Até o momento, o MPF já apresentou 27 ações penais em razão de crimes contra os direitos humanos praticados no período da ditadura, resultados de trabalho de investigação sério, técnico e responsável desenvolvido por procuradores da República nas cidades de São Paulo, Rio de Janeiro, Petrópolis, Marabá e Rio Verde.

O MPF também critica a alegação do magistrado de que os direitos humanos não podem ser “meros pretextos para dar vantagens a minorias selecionadas que servem aos interesses globalistas”. Para os procuradores, o magistrado desconsiderou as provas apresentadas pela acusação e desqualificou o valor probatório da palavra da própria vítima nos crimes sexuais, ao afirmar que o fato só foi relatado após oito anos do ocorrido e que a vítima do estupro havia sido condenada criminalmente, como se a condenação pudesse justificar a conduta criminosa.

Estupro e tortura na Casa da Morte

Militares sequestraram Inês Etienne Romeu na cidade de São Paulo, mantendo a vítima em cativeiro, e a levaram no dia 8 de maio de 1971 para a “Casa da Morte”, um centro de prisão e tortura clandestino situado na Rua Arthur Barbosa, n.668, em Petrópolis, estado do Rio de Janeiro. Na época, ela era dirigente das organizações Vanguarda Popular Revolucionária – VPR, VAR-Palmares e Polop.

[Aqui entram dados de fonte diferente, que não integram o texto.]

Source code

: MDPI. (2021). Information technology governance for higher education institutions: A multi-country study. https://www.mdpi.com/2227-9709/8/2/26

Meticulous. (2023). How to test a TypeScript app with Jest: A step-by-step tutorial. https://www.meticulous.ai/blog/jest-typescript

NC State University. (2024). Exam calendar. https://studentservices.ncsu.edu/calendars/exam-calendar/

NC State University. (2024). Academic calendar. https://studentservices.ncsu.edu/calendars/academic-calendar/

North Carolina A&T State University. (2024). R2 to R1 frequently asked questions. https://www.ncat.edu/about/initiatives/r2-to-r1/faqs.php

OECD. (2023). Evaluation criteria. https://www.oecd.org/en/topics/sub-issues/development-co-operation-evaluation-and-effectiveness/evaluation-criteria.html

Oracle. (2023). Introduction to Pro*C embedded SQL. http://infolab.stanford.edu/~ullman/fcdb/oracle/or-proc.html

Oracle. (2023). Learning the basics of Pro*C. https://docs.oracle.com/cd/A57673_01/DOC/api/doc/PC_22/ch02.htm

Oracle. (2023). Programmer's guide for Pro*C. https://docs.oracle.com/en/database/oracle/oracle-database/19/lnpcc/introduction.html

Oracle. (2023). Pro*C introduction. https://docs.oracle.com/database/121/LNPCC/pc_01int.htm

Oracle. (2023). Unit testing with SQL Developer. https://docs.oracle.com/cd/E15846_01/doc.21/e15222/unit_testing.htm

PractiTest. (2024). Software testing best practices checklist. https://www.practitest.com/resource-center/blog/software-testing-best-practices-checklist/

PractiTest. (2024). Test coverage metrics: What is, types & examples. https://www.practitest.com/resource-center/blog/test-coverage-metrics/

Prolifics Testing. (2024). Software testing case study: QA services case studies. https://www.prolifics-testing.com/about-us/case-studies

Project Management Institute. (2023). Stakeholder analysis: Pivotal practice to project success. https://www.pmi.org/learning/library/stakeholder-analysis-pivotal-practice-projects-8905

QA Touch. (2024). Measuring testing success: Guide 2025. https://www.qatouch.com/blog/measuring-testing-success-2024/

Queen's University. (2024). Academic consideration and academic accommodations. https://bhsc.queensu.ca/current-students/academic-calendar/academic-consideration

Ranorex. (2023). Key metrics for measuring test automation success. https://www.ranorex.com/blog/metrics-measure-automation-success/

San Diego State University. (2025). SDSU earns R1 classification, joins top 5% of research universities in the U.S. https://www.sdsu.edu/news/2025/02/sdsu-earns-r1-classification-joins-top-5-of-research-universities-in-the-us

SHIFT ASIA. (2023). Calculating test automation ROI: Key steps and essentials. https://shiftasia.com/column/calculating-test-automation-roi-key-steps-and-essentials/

Entre 7 de julho e 11 de agosto de 1971, Camarão manteve a vítima contra sua vontade dentro do centro ilegal de detenção, ameaçando-a, afirmando que a mataria, e utilizando recursos que tornaram impossível a defesa da vítima.
O MPF conseguiu chegar ao caseiro da “Casa da Morte” graças a documentos coletados em busca e apreensão na casa do falecido tenente coronel Paulo Malhães. É que a agenda do militar morto trazia a anotação “Camarão”, acompanhada de um telefone fixo. A partir daí se seguiram diversas diligências investigativas que culminaram com a identificação, localização (“Camarão” estava escondido do MPF no interior do Ceará) e a tomada do depoimento do acusado.

Além das torturas reconhecidamente aplicadas como padrão aos presos políticos no regime militar (choques elétricos, pau de arara, cadeira do dragão, espancamento), Inês ainda sofreu com a maldade de seus carcereiros, que a maltratavam apenas para seu divertimento. No inverno de Petrópolis, onde a temperatura podia chegar a menos de 10°C, era obrigada pelos carcereiros a deitar nua no cimento molhado.

A condição psicológica da vítima levou-a a tentar tirar a própria vida por quatro vezes. Após o período na “Casa da Morte”, Inês Etienne Romeu foi ainda presa em outros lugares. Seu encarceramento somente terminou em agosto de 1979.

O MPF ouviu a vítima em 2013, ocasião em que Inês Etienne Romeu reconheceu, pela primeira vez, a foto do acusado Antonio Waneir Pinheiro Lima como sendo o “Camarão” da Casa da Morte.